§ Texte à examiner
CA Paris, 15e ch. C, 1 décembre 2000, n° 1999/19509

PARIS

Arrêt

Confirmation

PARTIES

Demandeur :

Du 18 Rue de la Gare à Plaisir (SNC)

Défendeur :

Banque Sanpaolo (SA)

COMPOSITION DE LA JURIDICTION

Président :

M. Betch

Conseillers :

M. Binoche, Mme le Gars

Avoués :

SCP Teytaud, SCP Verdun-Seveno

Avocats :

Me Corrado, Me Clasquin

CA Paris n° 1999/19509

30 novembre 2000

LES ELEMENTS DU LITIGE

La Cour se réfère au jugement qui lui est soumis pour l'exposé des faits de la cause et de la procédure, sous réserve des points suivants, essentiels à la compréhension de l'affaire ; il est renvoyé, au sujet des demandes et prétentions des parties, pour un plus ample exposé des moyens, aux écritures échangées devant elle.

Le Tribunal a retenu pour I‘essentiel, après avoir relevé que les actionnaires de la S.N.C. BELLEVUE et de la S.N.C. du 18 rue de la Gare à PLAISIR étaient les mêmes, membres de la famille de M. Modeste TREHIN, qu'ils étaient tous présents à I‘Assemblée Générale Extraordinaire, qui s'était tenue après la réunion de celle de la S.N.C. BELLEVUE,  au cours de laquelle la situation avait été largement été exposée, et qui avait décidé à l'unanimité de consentir au cautionnement, sachant qu'il était nécessaire pour ne pas mettre en péril la survie de la S.N.C. BELLEVUE ; admettant que ce cautionnement ne rentrait pas dans l'objet social, le Tribunal se référait à la volonté exprimée par les associés.

§ Données recueillies

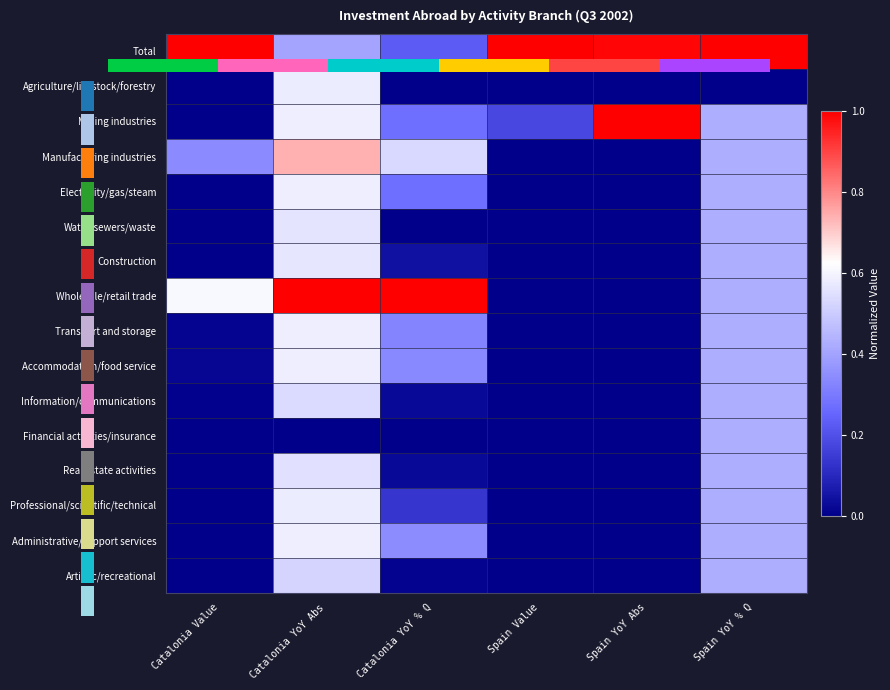

Between Spain YoY Abs and Catalonia Value, which is larger?

Catalonia Value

§ Exercices à faire
1) Indiquez si chaque affirmation concorde avec l'arrêt, par oui ou par non, en citant les mots de l'arrêt qui tranchent : (a) les actionnaires des deux S.N.C. étaient les mêmes ; (b) l'assemblée a consenti au cautionnement à la majorité ; (c) le Tribunal a jugé que le cautionnement entrait dans l'objet social.
2) Recopiez mot pour mot tout le passage de l'arrêt, depuis « 30 novembre 2000 » jusqu'à « échangées devant elle. » inclus.

§ Corrigé par exercice
1)
(a) Oui : « les actionnaires de la S.N.C. BELLEVUE et de la S.N.C. du 18 rue de la Gare à PLAISIR étaient les mêmes ».
(b) Non : « qui avait décidé à l'unanimité de consentir au cautionnement ».
(c) Non : « admettant que ce cautionnement ne rentrait pas dans l'objet social ».

2)
30 novembre 2000

LES ELEMENTS DU LITIGE

La Cour se réfère au jugement qui lui est soumis pour l'exposé des faits de la cause et de la procédure, sous réserve des points suivants, essentiels à la compréhension de l'affaire ; il est renvoyé, au sujet des demandes et prétentions des parties, pour un plus ample exposé des moyens, aux écritures échangées devant elle.